_WHAT YOU NEED TO DO:_
Return every line of the items below that contains the string "viewer".

⁂

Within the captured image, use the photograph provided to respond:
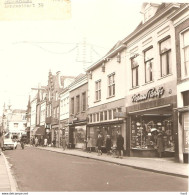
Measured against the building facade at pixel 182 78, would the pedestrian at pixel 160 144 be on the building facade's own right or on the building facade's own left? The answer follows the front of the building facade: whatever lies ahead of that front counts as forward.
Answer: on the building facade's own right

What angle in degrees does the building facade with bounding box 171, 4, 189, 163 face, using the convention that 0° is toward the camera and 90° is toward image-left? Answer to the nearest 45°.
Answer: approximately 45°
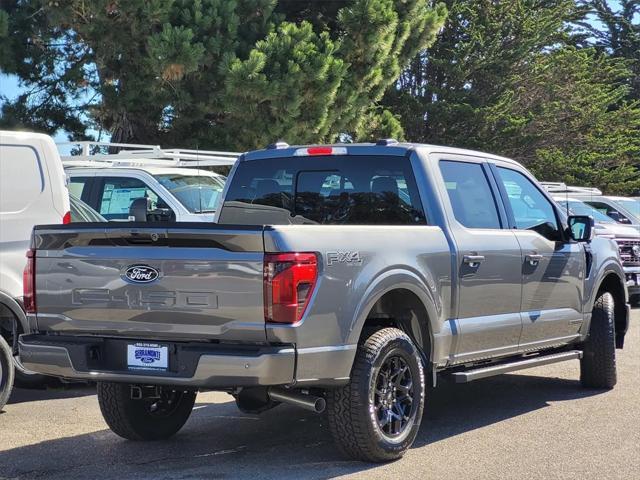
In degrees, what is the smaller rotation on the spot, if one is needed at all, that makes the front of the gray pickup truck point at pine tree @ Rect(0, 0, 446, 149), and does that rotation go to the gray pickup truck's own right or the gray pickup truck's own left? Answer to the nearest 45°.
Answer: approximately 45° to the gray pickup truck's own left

⁂

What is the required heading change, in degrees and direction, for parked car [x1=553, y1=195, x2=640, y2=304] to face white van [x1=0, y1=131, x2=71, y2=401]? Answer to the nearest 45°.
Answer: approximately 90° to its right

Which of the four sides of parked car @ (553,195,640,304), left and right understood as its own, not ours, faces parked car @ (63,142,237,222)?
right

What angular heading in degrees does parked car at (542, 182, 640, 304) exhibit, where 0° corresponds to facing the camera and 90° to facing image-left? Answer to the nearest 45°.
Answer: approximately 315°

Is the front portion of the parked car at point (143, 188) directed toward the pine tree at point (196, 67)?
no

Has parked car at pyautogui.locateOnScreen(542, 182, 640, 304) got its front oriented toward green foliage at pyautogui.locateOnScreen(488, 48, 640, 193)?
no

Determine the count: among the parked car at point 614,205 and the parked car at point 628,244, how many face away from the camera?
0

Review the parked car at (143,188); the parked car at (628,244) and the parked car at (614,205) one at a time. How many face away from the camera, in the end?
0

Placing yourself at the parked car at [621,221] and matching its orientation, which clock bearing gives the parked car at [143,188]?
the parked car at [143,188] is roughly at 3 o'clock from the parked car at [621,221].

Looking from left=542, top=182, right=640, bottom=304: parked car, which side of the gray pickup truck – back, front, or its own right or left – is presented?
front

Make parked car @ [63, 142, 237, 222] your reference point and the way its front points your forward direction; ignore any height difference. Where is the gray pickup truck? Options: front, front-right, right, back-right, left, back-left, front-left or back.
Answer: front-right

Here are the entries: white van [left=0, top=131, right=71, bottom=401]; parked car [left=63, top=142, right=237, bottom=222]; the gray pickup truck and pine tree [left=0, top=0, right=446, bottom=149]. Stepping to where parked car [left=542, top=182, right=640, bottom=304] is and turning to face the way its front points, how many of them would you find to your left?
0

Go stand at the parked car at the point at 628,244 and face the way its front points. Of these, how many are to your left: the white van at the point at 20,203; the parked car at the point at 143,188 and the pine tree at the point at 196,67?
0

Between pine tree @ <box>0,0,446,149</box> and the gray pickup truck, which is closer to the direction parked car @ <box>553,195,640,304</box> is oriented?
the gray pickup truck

⁂

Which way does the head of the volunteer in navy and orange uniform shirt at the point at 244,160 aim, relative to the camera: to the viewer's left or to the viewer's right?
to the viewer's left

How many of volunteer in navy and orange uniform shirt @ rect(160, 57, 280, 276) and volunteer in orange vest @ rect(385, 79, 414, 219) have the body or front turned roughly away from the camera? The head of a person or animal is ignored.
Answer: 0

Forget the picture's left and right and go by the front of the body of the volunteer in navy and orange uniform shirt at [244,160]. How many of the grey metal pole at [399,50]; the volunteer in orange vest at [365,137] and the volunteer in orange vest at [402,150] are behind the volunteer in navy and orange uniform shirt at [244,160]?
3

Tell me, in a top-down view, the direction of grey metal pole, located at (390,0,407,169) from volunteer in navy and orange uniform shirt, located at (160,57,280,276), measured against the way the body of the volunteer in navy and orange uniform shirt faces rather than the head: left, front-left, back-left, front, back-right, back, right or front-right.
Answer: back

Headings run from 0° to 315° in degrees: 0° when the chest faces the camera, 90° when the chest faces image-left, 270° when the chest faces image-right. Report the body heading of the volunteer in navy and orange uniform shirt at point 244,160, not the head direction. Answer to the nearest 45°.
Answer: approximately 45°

⁂

_TASK ANSWER:_
Which way does the head of the volunteer in navy and orange uniform shirt at the point at 244,160 aim, relative to the camera: to the viewer's left or to the viewer's right?
to the viewer's left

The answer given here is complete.